> _GIVEN REQUEST_
Which lines of the records below contain the string "cava" with matching case? Report each of those lines in full.

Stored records
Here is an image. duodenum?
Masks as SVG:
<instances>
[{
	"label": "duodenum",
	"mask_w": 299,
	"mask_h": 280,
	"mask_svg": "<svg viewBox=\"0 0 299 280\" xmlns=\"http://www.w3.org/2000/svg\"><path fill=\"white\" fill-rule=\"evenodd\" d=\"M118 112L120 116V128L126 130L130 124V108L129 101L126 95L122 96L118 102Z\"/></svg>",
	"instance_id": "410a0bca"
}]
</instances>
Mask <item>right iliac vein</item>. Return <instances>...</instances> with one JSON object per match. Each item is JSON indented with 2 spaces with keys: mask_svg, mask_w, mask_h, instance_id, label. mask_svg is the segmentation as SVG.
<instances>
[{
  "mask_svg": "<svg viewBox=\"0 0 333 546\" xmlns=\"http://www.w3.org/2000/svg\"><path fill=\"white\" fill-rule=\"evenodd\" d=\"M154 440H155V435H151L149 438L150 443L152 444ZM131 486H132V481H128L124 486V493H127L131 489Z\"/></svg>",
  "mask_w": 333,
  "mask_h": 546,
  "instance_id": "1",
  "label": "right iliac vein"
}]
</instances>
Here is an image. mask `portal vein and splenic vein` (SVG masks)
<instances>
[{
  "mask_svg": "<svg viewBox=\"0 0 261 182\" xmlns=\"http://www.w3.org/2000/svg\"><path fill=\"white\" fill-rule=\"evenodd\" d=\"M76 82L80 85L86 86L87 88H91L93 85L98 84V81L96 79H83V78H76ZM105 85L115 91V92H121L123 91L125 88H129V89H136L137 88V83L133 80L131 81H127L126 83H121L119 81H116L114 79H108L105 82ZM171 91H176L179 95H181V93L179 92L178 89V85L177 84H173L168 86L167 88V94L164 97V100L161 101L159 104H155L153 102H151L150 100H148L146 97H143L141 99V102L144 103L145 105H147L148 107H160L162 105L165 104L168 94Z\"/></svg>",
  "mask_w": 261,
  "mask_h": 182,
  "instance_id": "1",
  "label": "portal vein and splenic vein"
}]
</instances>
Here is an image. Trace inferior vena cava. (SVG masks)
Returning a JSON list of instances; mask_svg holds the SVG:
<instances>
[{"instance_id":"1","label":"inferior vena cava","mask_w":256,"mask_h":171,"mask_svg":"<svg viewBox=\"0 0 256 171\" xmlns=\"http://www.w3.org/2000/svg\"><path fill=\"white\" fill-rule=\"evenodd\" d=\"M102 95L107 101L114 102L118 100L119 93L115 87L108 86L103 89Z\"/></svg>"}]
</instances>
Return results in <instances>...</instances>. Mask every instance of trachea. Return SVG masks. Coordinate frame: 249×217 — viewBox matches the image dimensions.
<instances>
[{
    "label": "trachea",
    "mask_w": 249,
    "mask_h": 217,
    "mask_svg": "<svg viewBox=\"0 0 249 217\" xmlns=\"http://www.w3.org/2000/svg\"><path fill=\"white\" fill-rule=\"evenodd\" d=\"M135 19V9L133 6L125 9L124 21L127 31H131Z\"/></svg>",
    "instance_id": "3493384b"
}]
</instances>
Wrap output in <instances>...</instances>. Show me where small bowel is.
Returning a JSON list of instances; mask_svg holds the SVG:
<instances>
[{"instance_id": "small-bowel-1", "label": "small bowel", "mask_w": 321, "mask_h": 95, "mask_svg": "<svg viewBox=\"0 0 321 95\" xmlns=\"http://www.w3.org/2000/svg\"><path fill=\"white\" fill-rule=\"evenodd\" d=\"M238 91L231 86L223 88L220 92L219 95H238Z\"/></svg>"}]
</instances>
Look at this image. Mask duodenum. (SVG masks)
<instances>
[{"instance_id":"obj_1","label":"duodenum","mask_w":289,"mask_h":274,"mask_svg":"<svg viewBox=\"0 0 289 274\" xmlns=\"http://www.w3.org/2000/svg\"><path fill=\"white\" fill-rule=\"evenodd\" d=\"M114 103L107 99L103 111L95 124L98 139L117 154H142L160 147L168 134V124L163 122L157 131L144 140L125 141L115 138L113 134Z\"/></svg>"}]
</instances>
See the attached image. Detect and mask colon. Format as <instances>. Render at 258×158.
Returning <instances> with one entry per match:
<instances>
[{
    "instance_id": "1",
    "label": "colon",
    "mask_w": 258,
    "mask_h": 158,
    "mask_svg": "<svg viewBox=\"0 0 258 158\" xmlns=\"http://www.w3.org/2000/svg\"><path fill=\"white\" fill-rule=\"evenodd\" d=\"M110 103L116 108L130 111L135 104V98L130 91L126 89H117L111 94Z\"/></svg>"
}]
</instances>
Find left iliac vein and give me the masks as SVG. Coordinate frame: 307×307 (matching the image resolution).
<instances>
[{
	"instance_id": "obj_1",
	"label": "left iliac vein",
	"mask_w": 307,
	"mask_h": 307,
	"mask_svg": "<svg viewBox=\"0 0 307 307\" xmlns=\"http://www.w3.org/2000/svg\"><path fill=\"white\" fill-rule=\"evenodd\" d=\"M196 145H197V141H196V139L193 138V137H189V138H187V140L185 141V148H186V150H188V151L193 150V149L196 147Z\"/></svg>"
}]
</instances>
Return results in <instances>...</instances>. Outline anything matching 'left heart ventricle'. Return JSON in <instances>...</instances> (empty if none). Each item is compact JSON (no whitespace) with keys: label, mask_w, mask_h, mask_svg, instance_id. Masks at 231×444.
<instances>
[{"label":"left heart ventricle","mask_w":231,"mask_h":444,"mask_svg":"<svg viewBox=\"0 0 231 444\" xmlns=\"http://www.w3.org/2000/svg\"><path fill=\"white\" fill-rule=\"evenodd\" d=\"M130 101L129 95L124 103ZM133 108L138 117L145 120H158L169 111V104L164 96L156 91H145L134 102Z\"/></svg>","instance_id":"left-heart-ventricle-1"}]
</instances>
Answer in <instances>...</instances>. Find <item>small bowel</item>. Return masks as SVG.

> _SOLVED PROBLEM_
Here is an image. Trace inferior vena cava. (SVG masks)
[{"instance_id":"1","label":"inferior vena cava","mask_w":256,"mask_h":171,"mask_svg":"<svg viewBox=\"0 0 256 171\" xmlns=\"http://www.w3.org/2000/svg\"><path fill=\"white\" fill-rule=\"evenodd\" d=\"M102 95L107 101L114 102L118 100L119 93L115 87L108 86L103 89Z\"/></svg>"}]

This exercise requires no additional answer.